Sulle aflatossine le Regioni del Nord fanno quadrato e trovano l’intesa per destinare il mais contaminato alla produzione di energia rinnovabile, alimentando così gli oltre 500 impianti di biogas del territorio.
Così prevede infatti l’accordo di filiera promosso dagli assessori regionali All’agricoltura dell’Emilia-Romagna, Tiberio Rabboni, della Lombardia, Giuseppe Elias, e del Veneto, Franco Manzato, e indirizzato alle principali organizzazioni agricole e consorzi di biodigestori.
Il 2012 è stato l’annus horribilis per le aflatossine, spinte in alto da temperature elevate e da una siccità prolungata, che ha di fatto reso il mais inidoneo all’alimentazione umana e zootecnica.
L’intesa sottoscritta nei giorni scorsi da Lombardia, Emilia Romagna e Veneto sarà valida per tutto il 2013 e mira alla tracciabilità del prodotto in un’ottica di trasparenza e di sicurezza, in linea con le disposizioni del ministero della Salute e al riparo da rischi di traffici non autorizzati o illeciti.
Sui siti delle tre regioni agricole del Nord Italia è possibile scaricare il modulo di adesione, rivolto sia alle imprese agricole che ai biodigestori.

Così il protocollo punta ad agevolare l’incontro tra domanda e offerta, impegnando le parti a precise garanzie contrattuali, di prezzo e di programmazione del flusso di prodotto, della cui entità non si hanno stime precise. Secondo gli assessorati all’Agricoltura di Lombardia, Veneto ed Emilia-Romagna il mais extra-soglia si aggirerebbe intorno alle 350mila tonnellate, secondo altre fonti i volumi sfiorerebbero addirittura i 2 milioni di tonnellate.

» OPERAZIONE RICHIESTA A: Copia dal testo sulle aflatossine il passo che va da "Così prevede infatti" fino a "umana e zootecnica." compreso.

» RIGHE MOSTRATE:
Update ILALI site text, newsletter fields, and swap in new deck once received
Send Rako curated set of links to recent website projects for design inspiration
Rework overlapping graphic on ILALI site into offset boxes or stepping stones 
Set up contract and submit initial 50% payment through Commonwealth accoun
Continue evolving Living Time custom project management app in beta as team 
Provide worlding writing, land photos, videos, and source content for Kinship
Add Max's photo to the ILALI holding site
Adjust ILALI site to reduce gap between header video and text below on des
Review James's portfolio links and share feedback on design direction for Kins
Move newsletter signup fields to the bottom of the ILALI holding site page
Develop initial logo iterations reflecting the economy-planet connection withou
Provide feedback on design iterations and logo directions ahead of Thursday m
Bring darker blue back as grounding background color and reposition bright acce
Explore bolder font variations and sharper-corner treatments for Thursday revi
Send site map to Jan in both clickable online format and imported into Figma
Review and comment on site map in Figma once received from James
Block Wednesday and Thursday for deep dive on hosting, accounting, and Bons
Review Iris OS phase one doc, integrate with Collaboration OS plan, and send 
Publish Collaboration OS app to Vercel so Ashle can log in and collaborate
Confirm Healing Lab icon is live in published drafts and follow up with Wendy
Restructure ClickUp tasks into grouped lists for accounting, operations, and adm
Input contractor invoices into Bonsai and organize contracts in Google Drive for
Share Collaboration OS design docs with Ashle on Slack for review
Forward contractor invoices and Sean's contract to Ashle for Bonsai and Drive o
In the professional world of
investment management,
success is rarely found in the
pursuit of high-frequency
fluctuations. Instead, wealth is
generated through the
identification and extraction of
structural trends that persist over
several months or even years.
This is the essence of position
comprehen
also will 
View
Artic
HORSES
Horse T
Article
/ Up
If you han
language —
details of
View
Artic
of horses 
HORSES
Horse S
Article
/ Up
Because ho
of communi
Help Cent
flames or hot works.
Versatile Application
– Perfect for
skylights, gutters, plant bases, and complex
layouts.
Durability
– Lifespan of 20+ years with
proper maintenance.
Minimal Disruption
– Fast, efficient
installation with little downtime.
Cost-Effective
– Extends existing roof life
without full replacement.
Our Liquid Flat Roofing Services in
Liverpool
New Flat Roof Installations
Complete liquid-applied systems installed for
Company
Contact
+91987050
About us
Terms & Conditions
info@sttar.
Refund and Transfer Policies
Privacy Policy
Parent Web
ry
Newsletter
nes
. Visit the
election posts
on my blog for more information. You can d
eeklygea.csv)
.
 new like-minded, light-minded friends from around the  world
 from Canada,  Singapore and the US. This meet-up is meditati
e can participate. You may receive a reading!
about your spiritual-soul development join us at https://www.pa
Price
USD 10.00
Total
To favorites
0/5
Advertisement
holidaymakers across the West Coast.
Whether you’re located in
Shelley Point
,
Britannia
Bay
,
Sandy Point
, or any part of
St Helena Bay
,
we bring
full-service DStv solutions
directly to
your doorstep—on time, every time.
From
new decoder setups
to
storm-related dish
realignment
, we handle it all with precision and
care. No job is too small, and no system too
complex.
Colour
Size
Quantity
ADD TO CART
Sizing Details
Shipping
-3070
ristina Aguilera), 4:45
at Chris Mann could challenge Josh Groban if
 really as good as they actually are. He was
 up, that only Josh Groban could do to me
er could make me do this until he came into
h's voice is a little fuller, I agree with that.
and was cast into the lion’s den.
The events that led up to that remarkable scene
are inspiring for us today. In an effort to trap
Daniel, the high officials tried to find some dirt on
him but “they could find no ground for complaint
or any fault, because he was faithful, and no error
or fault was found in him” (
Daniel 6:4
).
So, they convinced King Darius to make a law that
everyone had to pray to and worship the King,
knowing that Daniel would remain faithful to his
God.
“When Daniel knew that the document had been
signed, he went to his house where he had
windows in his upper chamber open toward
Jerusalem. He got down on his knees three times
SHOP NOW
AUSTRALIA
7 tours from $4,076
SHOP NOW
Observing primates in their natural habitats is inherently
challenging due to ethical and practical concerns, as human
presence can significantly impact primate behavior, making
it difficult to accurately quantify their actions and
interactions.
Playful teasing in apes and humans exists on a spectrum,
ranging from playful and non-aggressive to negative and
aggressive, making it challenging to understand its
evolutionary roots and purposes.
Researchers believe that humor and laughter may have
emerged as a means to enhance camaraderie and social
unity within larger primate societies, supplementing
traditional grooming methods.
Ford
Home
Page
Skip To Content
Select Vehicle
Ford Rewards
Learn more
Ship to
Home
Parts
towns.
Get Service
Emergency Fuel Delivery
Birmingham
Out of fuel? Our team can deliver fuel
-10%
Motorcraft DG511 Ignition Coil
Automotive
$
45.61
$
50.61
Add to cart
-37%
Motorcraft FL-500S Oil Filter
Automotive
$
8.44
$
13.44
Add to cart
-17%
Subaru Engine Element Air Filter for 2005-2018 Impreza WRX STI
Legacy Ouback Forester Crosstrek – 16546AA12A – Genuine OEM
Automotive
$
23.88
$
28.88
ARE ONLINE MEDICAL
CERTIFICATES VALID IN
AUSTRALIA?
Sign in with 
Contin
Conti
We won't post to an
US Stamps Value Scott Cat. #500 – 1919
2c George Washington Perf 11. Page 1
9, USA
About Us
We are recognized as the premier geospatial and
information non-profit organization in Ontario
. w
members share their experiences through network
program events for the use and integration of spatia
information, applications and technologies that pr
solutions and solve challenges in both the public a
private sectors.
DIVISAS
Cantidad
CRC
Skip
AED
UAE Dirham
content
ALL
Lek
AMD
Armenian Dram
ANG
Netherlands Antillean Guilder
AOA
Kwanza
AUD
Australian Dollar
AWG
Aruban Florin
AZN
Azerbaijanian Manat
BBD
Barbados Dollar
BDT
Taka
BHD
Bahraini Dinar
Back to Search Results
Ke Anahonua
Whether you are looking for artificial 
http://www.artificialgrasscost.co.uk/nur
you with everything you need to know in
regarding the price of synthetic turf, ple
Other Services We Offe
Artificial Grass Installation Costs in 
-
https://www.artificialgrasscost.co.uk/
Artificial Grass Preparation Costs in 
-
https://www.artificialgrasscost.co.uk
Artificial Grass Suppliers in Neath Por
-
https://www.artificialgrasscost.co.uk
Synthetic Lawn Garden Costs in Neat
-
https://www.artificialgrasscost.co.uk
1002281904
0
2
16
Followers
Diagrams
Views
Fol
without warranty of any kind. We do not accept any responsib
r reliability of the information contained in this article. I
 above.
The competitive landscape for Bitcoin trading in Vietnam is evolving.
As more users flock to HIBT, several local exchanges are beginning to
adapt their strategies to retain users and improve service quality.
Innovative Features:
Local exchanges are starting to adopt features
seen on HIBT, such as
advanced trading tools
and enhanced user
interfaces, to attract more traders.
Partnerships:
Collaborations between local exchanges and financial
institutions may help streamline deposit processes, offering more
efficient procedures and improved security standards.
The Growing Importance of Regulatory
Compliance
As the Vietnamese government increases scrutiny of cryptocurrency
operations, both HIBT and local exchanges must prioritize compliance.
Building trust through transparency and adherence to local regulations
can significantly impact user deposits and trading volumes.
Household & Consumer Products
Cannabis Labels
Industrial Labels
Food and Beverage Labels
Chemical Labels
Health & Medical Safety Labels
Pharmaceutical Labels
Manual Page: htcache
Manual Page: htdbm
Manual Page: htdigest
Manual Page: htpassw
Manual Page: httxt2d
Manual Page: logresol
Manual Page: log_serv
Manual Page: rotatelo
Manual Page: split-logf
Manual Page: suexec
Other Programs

» OPERAZIONE RICHIESTA B: Riscrivi le righe mostrate, dalla prima fino a quella che contiene "Provide feedback on" inclusa, sostituendo "ILALI" con "Ilali" e lasciando invariato tutto il resto.

» SPAZIO RISPOSTA A:
Così prevede infatti l’accordo di filiera promosso dagli assessori regionali All’agricoltura dell’Emilia-Romagna, Tiberio Rabboni, della Lombardia, Giuseppe Elias, e del Veneto, Franco Manzato, e indirizzato alle principali organizzazioni agricole e consorzi di biodigestori.
Il 2012 è stato l’annus horribilis per le aflatossine, spinte in alto da temperature elevate e da una siccità prolungata, che ha di fatto reso il mais inidoneo all’alimentazione umana e zootecnica.

» SPAZIO RISPOSTA B:
Update Ilali site text, newsletter fields, and swap in new deck once received
Send Rako curated set of links to recent website projects for design inspiration
Rework overlapping graphic on Ilali site into offset boxes or stepping stones 
Set up contract and submit initial 50% payment through Commonwealth accoun
Continue evolving Living Time custom project management app in beta as team 
Provide worlding writing, land photos, videos, and source content for Kinship
Add Max's photo to the Ilali holding site
Adjust Ilali site to reduce gap between header video and text below on des
Review James's portfolio links and share feedback on design direction for Kins
Move newsletter signup fields to the bottom of the Ilali holding site page
Develop initial logo iterations reflecting the economy-planet connection withou
Provide feedback on design iterations and logo directions ahead of Thursday m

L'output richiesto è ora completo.